In FIG. 4 , the assembled extraction tool is shown with the lower end surface or nose 46 of sleeve 15 abutting the connector body upper surface 42 and surrounding a connector pin 37 which is to be extracted. The inner surface 48 of sleeve 15 closely confines, but loosely surrounds pin connector 37 to permit the tool sleeve 15 to be manually aligned with and inserted about pin connector 37 .

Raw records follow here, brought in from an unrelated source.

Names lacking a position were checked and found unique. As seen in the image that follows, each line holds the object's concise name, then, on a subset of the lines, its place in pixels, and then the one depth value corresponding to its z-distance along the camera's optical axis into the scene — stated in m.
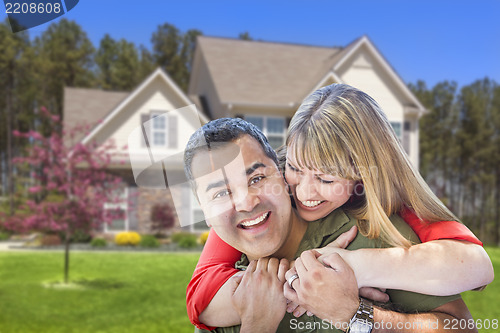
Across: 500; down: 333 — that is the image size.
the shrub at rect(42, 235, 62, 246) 13.14
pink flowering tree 9.06
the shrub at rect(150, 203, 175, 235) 12.45
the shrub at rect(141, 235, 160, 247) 11.77
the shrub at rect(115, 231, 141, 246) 11.98
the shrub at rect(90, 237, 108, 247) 11.93
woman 1.29
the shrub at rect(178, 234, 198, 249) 11.25
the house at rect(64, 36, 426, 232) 8.80
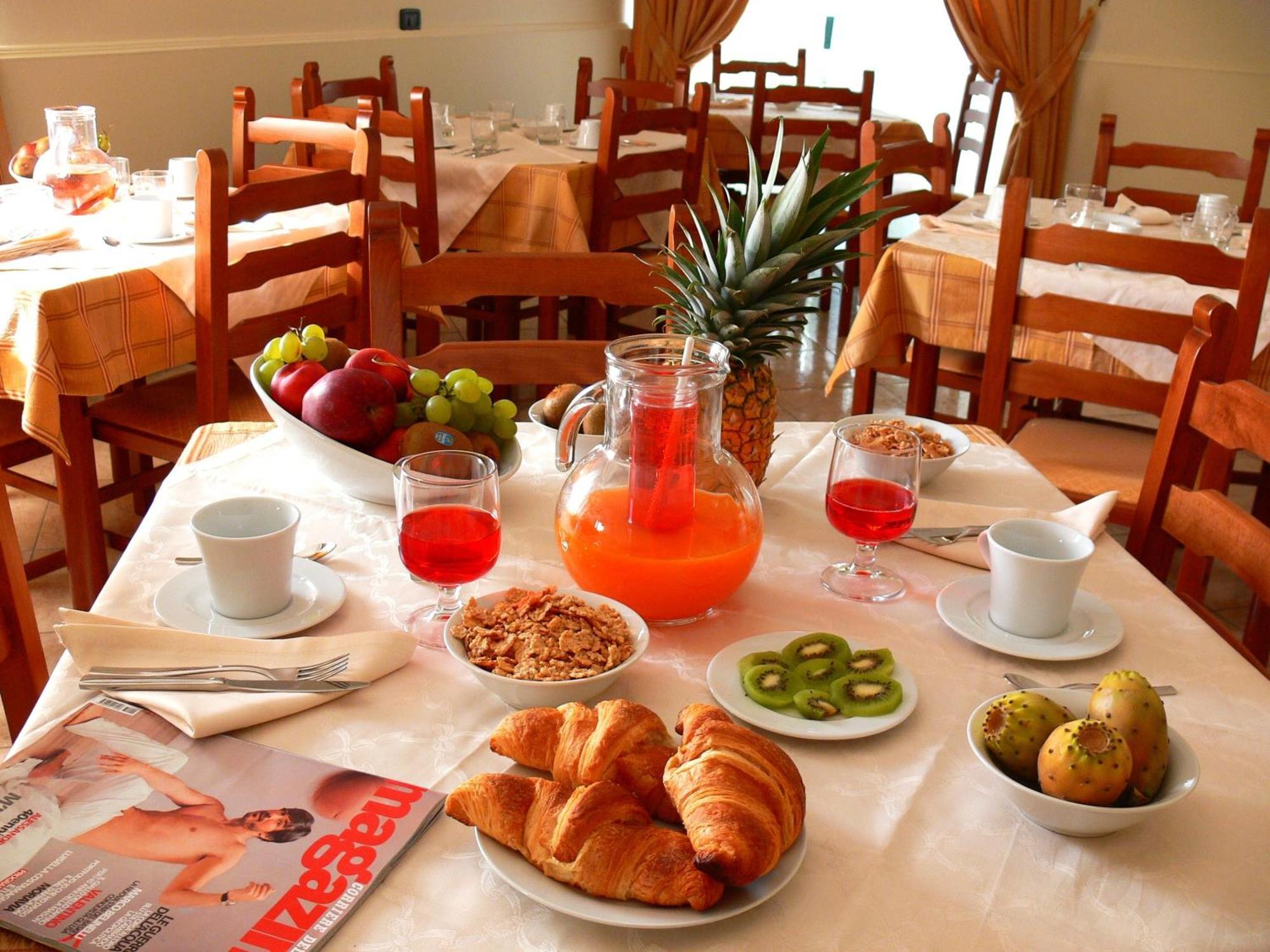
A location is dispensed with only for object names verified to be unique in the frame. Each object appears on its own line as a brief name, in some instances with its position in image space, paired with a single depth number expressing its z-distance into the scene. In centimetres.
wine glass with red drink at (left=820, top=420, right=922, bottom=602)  108
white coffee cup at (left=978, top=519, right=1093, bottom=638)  97
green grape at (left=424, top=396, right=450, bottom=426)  119
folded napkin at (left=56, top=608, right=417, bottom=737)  84
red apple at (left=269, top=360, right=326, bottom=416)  121
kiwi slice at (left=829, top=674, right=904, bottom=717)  87
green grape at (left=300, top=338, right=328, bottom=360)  126
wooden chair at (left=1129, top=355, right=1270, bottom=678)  127
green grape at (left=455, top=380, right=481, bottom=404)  121
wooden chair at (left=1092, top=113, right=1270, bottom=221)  334
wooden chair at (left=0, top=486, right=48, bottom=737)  128
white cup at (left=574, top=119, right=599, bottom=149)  379
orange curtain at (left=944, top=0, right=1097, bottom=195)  563
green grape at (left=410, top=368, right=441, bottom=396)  122
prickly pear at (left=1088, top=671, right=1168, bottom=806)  74
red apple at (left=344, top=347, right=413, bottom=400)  124
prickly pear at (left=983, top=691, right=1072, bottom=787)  75
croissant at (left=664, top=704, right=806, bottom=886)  64
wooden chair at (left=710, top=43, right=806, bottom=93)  529
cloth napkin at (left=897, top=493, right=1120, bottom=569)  115
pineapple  116
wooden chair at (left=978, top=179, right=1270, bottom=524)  201
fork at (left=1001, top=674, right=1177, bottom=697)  91
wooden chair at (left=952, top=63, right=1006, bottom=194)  453
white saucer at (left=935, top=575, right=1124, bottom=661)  97
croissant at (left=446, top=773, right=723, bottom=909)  65
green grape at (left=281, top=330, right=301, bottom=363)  124
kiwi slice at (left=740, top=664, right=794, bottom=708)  87
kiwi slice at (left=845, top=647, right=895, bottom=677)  91
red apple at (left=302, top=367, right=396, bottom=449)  117
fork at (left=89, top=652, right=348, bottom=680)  87
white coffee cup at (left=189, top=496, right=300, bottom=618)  94
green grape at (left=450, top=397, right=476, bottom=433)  121
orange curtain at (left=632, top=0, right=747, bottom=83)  624
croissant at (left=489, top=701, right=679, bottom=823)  72
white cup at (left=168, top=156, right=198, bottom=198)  269
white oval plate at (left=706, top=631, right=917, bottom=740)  84
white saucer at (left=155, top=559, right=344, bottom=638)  96
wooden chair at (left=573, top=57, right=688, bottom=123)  415
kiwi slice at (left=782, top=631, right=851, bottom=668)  92
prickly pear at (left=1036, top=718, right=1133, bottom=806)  71
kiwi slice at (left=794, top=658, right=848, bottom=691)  89
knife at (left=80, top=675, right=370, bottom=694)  86
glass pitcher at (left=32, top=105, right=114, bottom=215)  243
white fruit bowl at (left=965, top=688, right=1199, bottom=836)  71
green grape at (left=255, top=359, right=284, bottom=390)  126
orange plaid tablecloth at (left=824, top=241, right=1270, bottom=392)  246
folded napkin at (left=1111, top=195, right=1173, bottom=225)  294
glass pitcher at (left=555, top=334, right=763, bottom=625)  98
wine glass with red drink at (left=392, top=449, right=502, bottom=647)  96
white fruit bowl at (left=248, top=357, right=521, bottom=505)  116
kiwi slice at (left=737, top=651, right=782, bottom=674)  91
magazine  64
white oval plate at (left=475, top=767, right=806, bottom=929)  64
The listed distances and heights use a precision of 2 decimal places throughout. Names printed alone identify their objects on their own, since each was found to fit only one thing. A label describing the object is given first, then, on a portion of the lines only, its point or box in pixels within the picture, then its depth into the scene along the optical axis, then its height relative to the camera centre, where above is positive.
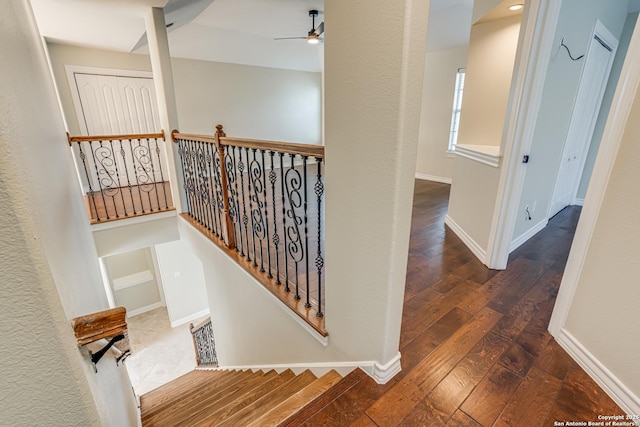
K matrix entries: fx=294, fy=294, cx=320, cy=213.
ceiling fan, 3.64 +1.01
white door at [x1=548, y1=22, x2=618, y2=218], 2.96 +0.01
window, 5.25 +0.18
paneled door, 4.42 +0.14
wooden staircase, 1.43 -1.88
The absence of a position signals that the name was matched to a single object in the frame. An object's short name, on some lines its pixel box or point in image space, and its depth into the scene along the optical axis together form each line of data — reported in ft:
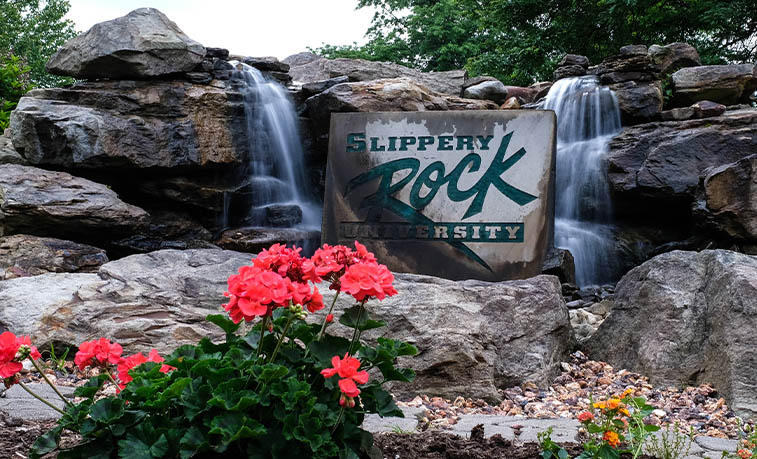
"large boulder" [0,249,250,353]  12.62
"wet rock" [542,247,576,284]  22.34
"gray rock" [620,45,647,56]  32.12
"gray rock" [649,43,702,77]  35.94
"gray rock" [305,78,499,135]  28.43
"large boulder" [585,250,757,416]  11.40
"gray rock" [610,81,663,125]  30.12
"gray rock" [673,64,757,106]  31.60
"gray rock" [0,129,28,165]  26.12
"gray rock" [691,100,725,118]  28.12
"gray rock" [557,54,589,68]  35.55
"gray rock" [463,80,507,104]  36.29
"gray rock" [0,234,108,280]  19.45
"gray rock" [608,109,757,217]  25.41
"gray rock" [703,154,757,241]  20.90
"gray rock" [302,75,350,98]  30.94
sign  16.15
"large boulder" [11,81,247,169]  25.13
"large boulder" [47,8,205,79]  26.94
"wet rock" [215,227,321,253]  26.63
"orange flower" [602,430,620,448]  5.92
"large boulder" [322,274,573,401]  12.02
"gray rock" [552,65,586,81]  34.99
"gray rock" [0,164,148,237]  20.97
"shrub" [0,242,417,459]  4.83
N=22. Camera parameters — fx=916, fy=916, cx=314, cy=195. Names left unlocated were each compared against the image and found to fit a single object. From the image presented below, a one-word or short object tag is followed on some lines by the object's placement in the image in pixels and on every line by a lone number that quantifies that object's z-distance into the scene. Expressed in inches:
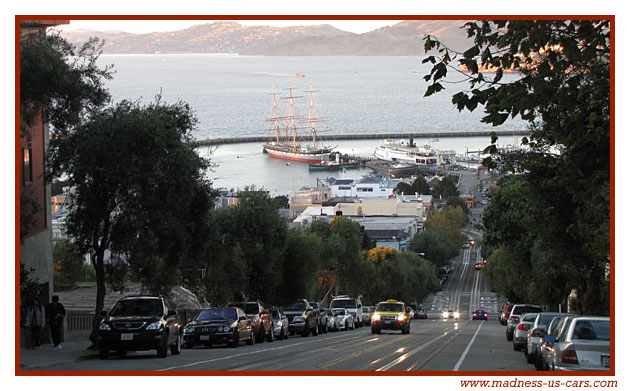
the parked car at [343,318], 1910.8
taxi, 1600.6
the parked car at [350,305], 2103.6
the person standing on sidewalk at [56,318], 1049.5
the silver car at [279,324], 1435.8
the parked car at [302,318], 1582.2
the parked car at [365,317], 2292.7
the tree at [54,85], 883.4
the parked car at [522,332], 1122.7
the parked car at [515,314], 1412.4
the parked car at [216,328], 1162.6
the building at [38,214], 1140.5
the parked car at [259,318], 1318.9
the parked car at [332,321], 1824.2
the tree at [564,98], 610.5
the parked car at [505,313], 2066.2
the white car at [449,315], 3892.7
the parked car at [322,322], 1706.4
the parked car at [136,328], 930.7
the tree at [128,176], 1044.5
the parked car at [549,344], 671.1
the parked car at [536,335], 825.4
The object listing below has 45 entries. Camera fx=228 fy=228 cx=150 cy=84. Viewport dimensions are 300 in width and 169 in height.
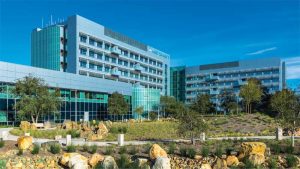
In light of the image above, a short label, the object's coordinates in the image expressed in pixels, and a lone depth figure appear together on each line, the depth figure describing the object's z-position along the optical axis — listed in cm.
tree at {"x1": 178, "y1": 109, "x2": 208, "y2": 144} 1719
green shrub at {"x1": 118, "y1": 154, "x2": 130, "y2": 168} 1224
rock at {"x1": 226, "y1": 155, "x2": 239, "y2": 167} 1239
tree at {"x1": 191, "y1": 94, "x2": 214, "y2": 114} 5198
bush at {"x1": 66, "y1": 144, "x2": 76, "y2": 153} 1376
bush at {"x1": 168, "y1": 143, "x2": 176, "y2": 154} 1392
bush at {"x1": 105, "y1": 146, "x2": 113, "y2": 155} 1365
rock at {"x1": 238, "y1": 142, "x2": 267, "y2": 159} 1290
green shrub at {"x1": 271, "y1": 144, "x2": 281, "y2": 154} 1389
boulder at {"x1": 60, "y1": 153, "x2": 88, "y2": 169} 1208
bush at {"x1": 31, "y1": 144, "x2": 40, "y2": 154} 1320
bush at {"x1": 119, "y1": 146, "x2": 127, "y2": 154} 1388
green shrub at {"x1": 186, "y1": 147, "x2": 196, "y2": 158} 1328
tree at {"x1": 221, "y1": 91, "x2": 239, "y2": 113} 5285
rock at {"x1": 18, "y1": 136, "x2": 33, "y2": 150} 1365
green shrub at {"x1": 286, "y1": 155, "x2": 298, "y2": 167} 1221
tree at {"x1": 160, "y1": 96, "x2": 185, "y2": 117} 5256
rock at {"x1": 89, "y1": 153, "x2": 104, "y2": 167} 1252
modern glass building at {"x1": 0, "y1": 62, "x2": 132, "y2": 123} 3151
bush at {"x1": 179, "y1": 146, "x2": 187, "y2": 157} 1360
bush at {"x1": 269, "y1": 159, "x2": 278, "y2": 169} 1203
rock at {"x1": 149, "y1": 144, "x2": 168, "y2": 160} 1280
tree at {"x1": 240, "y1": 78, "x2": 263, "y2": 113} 4960
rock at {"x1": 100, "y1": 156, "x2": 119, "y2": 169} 1181
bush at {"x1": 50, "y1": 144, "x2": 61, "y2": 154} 1344
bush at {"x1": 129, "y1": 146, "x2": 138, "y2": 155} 1377
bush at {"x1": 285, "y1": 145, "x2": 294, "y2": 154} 1386
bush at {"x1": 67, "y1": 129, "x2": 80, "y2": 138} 2180
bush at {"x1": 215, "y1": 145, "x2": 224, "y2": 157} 1323
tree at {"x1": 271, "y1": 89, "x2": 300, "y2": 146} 1647
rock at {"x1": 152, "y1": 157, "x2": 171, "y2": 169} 1187
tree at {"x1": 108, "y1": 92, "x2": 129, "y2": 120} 4414
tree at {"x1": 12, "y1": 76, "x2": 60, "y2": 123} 3011
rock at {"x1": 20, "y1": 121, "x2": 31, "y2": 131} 2545
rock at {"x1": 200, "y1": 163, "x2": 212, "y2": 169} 1191
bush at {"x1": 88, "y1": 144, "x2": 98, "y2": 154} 1388
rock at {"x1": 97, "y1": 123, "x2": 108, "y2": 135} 2290
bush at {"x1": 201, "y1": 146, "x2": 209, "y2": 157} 1318
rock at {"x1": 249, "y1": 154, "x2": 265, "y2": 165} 1221
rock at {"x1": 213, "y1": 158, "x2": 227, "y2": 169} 1217
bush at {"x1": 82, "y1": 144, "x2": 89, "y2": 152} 1415
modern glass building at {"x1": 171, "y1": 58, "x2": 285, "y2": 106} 7294
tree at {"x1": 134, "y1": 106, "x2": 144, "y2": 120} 4629
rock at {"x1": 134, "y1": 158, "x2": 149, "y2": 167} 1223
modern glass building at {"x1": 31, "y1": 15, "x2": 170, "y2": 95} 5043
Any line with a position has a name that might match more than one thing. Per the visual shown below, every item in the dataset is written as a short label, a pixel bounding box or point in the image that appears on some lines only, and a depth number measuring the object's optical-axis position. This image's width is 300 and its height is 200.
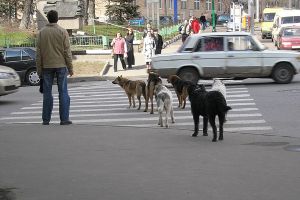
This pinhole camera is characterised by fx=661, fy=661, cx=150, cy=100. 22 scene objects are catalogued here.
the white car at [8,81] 17.72
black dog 10.07
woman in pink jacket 28.25
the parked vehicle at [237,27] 42.56
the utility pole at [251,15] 39.19
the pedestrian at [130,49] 29.11
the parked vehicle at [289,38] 35.88
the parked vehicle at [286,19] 43.26
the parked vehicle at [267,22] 50.69
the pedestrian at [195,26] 32.75
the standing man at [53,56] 11.32
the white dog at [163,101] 12.16
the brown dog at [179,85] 12.75
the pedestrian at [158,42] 28.40
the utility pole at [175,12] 73.17
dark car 25.52
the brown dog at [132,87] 14.89
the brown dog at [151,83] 13.20
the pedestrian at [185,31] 32.08
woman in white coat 27.58
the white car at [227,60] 19.94
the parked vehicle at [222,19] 85.86
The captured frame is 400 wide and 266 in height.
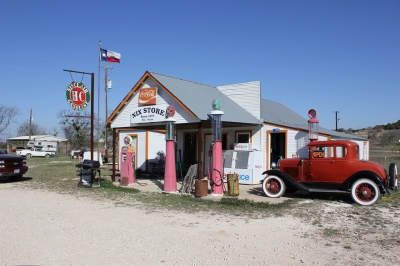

FIG. 5 shows the pin connector 37 captured by the extraction tool following downward movement of the shaft reduced diameter terminal end portion 23 within the bore of the sleeve 15 causing the shaft wedge surface 25 to confine and capture pin connector 37 against the inner surface 48 of sleeve 15 . To increase the retention between the pin connector 37 and the sleeve inner surface 48 , the sleeve inner surface 48 is roughened to increase the friction between pin and bore surfaces. The rough surface can be achieved either by not finishing the bore surface 48 or by preparing the surface to achieve a desired roughness or irregularity while allowing the reduced diameter shaft portion 23 to be readily reciprocated therein.

The pin is extracted by withdrawing the tool and captured pin 33 in unison away from the connector body 44 . The tool is effective for the front side extraction of single pins for replacement with respect to either the independent connector or a connector which is installed with the pin compliant connector portions 38 received in the cooperating plated vias of a host printed circuit board.

The foregoing description of an embodiment of the invention has been presented for purposes of illustration and description. It is not intended to be exhaustive or limit the invention to the precise form disclosed. Many modifications and variations are possible in light of the above teaching. It is intended that the scope of the invention be limited not by the description and illustrations, but rather by the claims appended hereto.